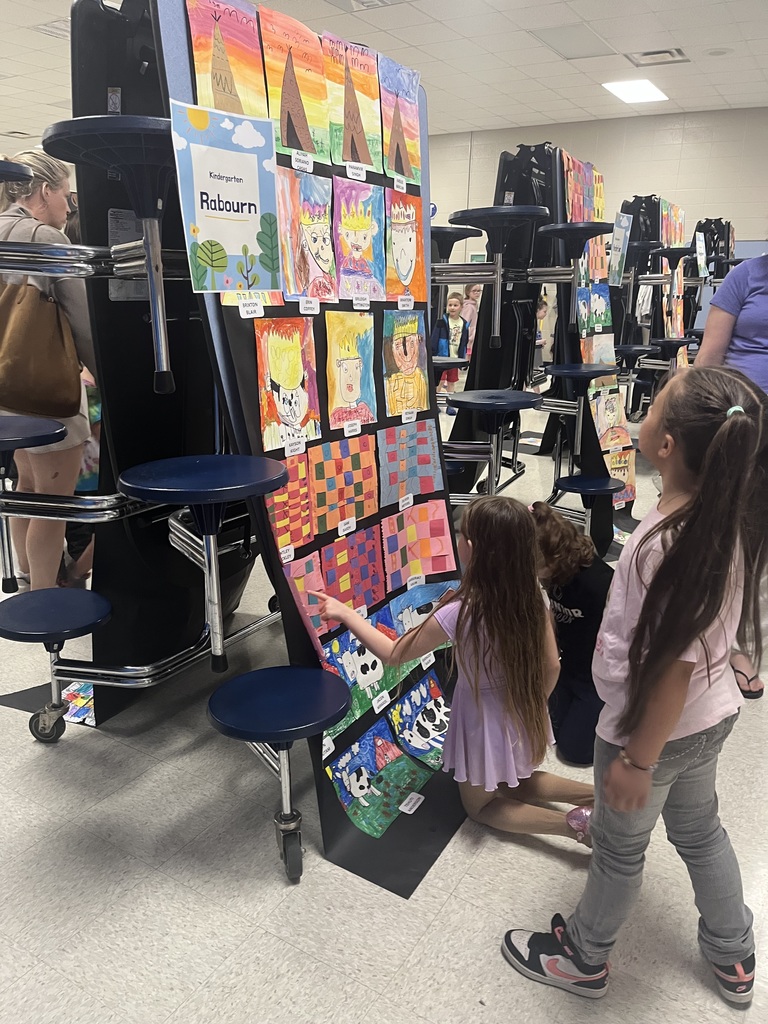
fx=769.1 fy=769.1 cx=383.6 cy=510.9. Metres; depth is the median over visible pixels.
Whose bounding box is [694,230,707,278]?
sign
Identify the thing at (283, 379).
drawing
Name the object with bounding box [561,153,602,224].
artwork
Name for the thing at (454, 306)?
child
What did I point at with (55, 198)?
woman
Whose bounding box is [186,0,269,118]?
drawing
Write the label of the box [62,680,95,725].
drawing
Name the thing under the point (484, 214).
folded table
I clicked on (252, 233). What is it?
sign
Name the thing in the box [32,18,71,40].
ceiling vent
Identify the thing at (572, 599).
child
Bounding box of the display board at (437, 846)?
[134,1,471,901]
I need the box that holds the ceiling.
[0,0,767,139]
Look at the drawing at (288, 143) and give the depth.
1.82 m
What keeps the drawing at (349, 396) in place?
attached to the display board at (437, 846)
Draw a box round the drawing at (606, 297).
[578,283,612,335]
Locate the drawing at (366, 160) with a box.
[324,34,385,171]
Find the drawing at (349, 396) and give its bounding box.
[325,311,376,427]
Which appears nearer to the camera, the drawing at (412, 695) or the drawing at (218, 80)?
the drawing at (218, 80)
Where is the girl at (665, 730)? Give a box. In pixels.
[506,367,767,1004]
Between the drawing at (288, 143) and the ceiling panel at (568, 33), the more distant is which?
the ceiling panel at (568, 33)
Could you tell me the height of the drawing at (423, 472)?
0.219 m
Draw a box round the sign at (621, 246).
[608,211,631,284]
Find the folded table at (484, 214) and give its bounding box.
[438,139,629,556]
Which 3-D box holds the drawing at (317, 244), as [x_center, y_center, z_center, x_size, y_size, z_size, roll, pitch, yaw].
[-0.184,-0.663,1.875,0.092,0.290,0.220,11,20,30]
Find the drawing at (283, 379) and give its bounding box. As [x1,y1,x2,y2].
[254,314,319,451]
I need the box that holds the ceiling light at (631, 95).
[602,78,668,104]
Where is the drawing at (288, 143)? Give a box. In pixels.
[258,10,331,160]
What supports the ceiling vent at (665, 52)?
in the ceiling
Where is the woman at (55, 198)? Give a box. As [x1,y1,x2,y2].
[0,146,94,593]
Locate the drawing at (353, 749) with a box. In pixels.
[325,716,428,837]
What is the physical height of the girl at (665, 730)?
1.152 m
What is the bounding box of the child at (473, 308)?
[459,283,481,337]
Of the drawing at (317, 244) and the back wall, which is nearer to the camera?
the drawing at (317, 244)
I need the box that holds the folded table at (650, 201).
[614,194,698,417]
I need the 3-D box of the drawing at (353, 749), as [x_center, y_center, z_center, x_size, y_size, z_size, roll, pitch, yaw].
[-0.028,0.673,1.963,0.153,0.154,0.256,11,20,30]
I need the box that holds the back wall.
[431,108,767,325]
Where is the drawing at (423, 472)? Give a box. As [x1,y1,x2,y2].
[377,419,442,505]
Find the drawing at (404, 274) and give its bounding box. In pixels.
[384,188,426,302]
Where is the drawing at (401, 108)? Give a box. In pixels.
[377,57,420,185]
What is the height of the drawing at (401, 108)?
0.293 m
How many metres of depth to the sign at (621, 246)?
4.11 m
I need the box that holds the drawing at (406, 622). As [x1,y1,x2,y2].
[374,580,455,681]
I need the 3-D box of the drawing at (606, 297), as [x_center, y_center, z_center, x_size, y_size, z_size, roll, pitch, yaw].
[1.093,-1.028,3.959,0.069,0.250,0.236,11,20,30]
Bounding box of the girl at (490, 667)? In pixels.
[313,500,594,859]
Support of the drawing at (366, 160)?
attached to the display board at (437, 846)
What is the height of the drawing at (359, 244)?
0.289 m
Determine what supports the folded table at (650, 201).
on the floor
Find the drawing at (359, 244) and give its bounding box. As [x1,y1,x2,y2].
[333,176,385,302]
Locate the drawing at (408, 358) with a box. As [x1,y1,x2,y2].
[382,309,429,417]
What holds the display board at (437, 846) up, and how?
on the floor
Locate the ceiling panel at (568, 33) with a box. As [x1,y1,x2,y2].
[531,24,613,59]
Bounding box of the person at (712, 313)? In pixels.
[693,249,767,702]
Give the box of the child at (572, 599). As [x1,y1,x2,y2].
[527,501,612,764]
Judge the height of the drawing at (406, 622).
0.228 m
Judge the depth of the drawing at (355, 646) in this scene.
2.03 m
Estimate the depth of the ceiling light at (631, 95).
7.09 m
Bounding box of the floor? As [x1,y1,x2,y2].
[1,396,767,1023]
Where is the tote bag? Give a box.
[0,220,81,421]
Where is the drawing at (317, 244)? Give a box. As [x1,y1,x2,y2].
[278,168,337,303]
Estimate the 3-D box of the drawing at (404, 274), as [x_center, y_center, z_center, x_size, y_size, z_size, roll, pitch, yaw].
[0.054,-0.765,2.257,0.077,0.293,0.246,11,20,30]
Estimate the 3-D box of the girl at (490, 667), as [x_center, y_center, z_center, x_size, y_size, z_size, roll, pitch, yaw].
[0.209,0.395,1.823,0.599,0.851,0.385,11,20,30]
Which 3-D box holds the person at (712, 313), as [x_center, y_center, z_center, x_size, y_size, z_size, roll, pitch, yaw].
[1.311,-0.324,2.493,0.655,1.862,0.849,2,17,5]
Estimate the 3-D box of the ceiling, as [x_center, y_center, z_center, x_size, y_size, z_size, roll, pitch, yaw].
[-1.251,-3.190,4.441,13.706,0.124,10.512,11,20,30]
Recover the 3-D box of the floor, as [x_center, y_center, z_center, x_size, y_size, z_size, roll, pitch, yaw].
[-0.754,0.047,4.408,11.078,0.104,10.137,11,20,30]
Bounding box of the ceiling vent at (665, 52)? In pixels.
[624,47,688,66]
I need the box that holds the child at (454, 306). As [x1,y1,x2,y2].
[435,291,472,408]
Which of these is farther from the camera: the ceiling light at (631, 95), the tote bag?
the ceiling light at (631, 95)
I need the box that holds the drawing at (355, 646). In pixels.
[318,619,392,720]
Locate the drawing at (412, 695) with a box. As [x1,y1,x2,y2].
[389,671,450,770]
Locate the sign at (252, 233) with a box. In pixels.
[168,100,282,292]
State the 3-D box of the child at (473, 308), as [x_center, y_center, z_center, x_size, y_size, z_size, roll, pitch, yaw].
[0.978,-1.879,8.484,0.360,1.119,0.356,11,20,30]
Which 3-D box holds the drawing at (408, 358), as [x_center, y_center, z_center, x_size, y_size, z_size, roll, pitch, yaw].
[0.063,-0.433,2.300,0.067,0.291,0.245,11,20,30]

__________

### What to work on:
What you give back must be the data above, reproduced exactly and free of pictures.

### Output of the exercise:
fx=769.1 fy=769.1 cx=383.6 cy=510.9. Metres; depth is the median over visible pixels.
Whose bounding box is [694,230,707,278]?
sign
Identify the thing at (283, 379).
drawing
Name the object with bounding box [561,153,602,224].
artwork
Name for the thing at (454, 306)?
child
What did I point at with (55, 198)?
woman
Whose bounding box is [186,0,269,118]?
drawing
Write the label of the box [62,680,95,725].
drawing
Name the thing under the point (484, 214).
folded table
I clicked on (252, 233). What is it?
sign
Name the thing in the box [32,18,71,40].
ceiling vent
Identify the thing at (572, 599).
child
Bounding box of the display board at (437, 846)?
[134,1,471,901]
I need the box that holds the ceiling.
[0,0,767,139]
Look at the drawing at (288, 143) and give the depth.
1.82 m
What keeps the drawing at (349, 396) in place?
attached to the display board at (437, 846)
Draw a box round the drawing at (606, 297).
[578,283,612,335]
Locate the drawing at (366, 160) with a box.
[324,34,385,171]
Find the drawing at (349, 396) and give its bounding box.
[325,311,376,427]
Which appears nearer to the camera, the drawing at (412, 695) or the drawing at (218, 80)?
the drawing at (218, 80)
Where is the girl at (665, 730)? Give a box. In pixels.
[506,367,767,1004]
Between the drawing at (288, 143) and the ceiling panel at (568, 33), the more distant is which?
the ceiling panel at (568, 33)
Could you tell me the height of the drawing at (423, 472)?
0.219 m
Draw a box round the sign at (621, 246).
[608,211,631,284]
Find the folded table at (484, 214) and give its bounding box.
[438,139,629,556]
Which 3-D box holds the drawing at (317, 244), as [x_center, y_center, z_center, x_size, y_size, z_size, roll, pitch, yaw].
[-0.184,-0.663,1.875,0.092,0.290,0.220,11,20,30]
Find the drawing at (283, 379) and give its bounding box. As [x1,y1,x2,y2].
[254,314,319,451]
I need the box that holds the ceiling light at (631, 95).
[602,78,668,104]
Where is the drawing at (288, 143)? Give a box. In pixels.
[258,10,331,160]
What supports the ceiling vent at (665, 52)?
in the ceiling
Where is the woman at (55, 198)? Give a box. As [x1,y1,x2,y2].
[0,146,94,593]
Locate the drawing at (353, 749) with a box. In pixels.
[325,716,428,837]
What is the physical height of the girl at (665, 730)?
1.152 m
What is the bounding box of the child at (473, 308)?
[459,283,481,337]
Of the drawing at (317, 244) and the back wall, which is nearer to the camera?
the drawing at (317, 244)
I need the box that holds the folded table at (650, 201).
[614,194,698,417]
I need the 3-D box of the drawing at (353, 749), as [x_center, y_center, z_center, x_size, y_size, z_size, roll, pitch, yaw].
[-0.028,0.673,1.963,0.153,0.154,0.256,11,20,30]
I need the box that holds the back wall.
[431,108,767,325]
Where is the drawing at (423, 472)? Give a box. As [x1,y1,x2,y2].
[377,419,442,505]
Find the drawing at (404, 274) and give its bounding box. In pixels.
[384,188,426,302]
Where is the drawing at (401, 108)? Give a box. In pixels.
[377,57,420,185]
What is the height of the drawing at (401, 108)?
0.293 m
How many metres of depth to the sign at (621, 246)?
4.11 m
I need the box that holds the drawing at (406, 622). As [x1,y1,x2,y2].
[374,580,455,681]
I need the 3-D box of the drawing at (606, 297), as [x_center, y_center, z_center, x_size, y_size, z_size, roll, pitch, yaw].
[1.093,-1.028,3.959,0.069,0.250,0.236,11,20,30]
Bounding box of the girl at (490, 667)? In pixels.
[313,500,594,859]
Support of the drawing at (366, 160)?
attached to the display board at (437, 846)
What is the height of the drawing at (359, 244)?
0.289 m
Determine what supports the folded table at (650, 201).
on the floor
Find the drawing at (359, 244) and give its bounding box. As [x1,y1,x2,y2].
[333,176,385,302]
Locate the drawing at (408, 358) with a box. As [x1,y1,x2,y2].
[382,309,429,417]
What holds the display board at (437, 846) up, and how?
on the floor
Locate the ceiling panel at (568, 33) with a box. As [x1,y1,x2,y2].
[531,24,613,59]
Bounding box of the person at (712, 313)? In pixels.
[693,249,767,702]
Give the box of the child at (572, 599). As [x1,y1,x2,y2].
[527,501,612,764]
Judge the height of the drawing at (406, 622).
0.228 m
Judge the depth of the drawing at (355, 646) in this scene.
2.03 m
Estimate the depth of the ceiling light at (631, 95).
7.09 m
Bounding box of the floor? As [x1,y1,x2,y2].
[1,396,767,1023]
Where is the tote bag? Give a box.
[0,220,81,421]
Where is the drawing at (317, 244)? Give a box. As [x1,y1,x2,y2].
[278,168,337,303]
Estimate the 3-D box of the drawing at (404, 274), as [x_center, y_center, z_center, x_size, y_size, z_size, roll, pitch, yaw].
[0.054,-0.765,2.257,0.077,0.293,0.246,11,20,30]
Estimate the 3-D box of the girl at (490, 667), as [x_center, y_center, z_center, x_size, y_size, z_size, roll, pitch, yaw].
[0.209,0.395,1.823,0.599,0.851,0.385,11,20,30]
Which 3-D box holds the person at (712, 313), as [x_center, y_center, z_center, x_size, y_size, z_size, roll, pitch, yaw].
[1.311,-0.324,2.493,0.655,1.862,0.849,2,17,5]
Estimate the 3-D box of the ceiling, as [x_center, y_center, z_center, x_size, y_size, z_size, roll, pitch, yaw].
[-1.251,-3.190,4.441,13.706,0.124,10.512,11,20,30]
Recover the 3-D box of the floor, as [x_center, y_center, z_center, x_size, y_size, z_size, roll, pitch, yaw].
[-0.754,0.047,4.408,11.078,0.104,10.137,11,20,30]
Bounding box of the ceiling vent at (665, 52)? In pixels.
[624,47,688,66]
I need the box that holds the child at (454, 306). As [x1,y1,x2,y2].
[435,291,472,408]
Which of these is farther from the camera: the ceiling light at (631, 95), the tote bag?
the ceiling light at (631, 95)
I need the box that holds the drawing at (355, 646). In pixels.
[318,619,392,720]
Locate the drawing at (412, 695) with a box. As [x1,y1,x2,y2].
[389,671,450,770]
Locate the sign at (252, 233) with a box. In pixels.
[168,100,282,292]
State the 3-D box of the child at (473, 308), as [x_center, y_center, z_center, x_size, y_size, z_size, roll, pitch, yaw].
[0.978,-1.879,8.484,0.360,1.119,0.356,11,20,30]
Which 3-D box holds the drawing at (408, 358), as [x_center, y_center, z_center, x_size, y_size, z_size, roll, pitch, yaw].
[0.063,-0.433,2.300,0.067,0.291,0.245,11,20,30]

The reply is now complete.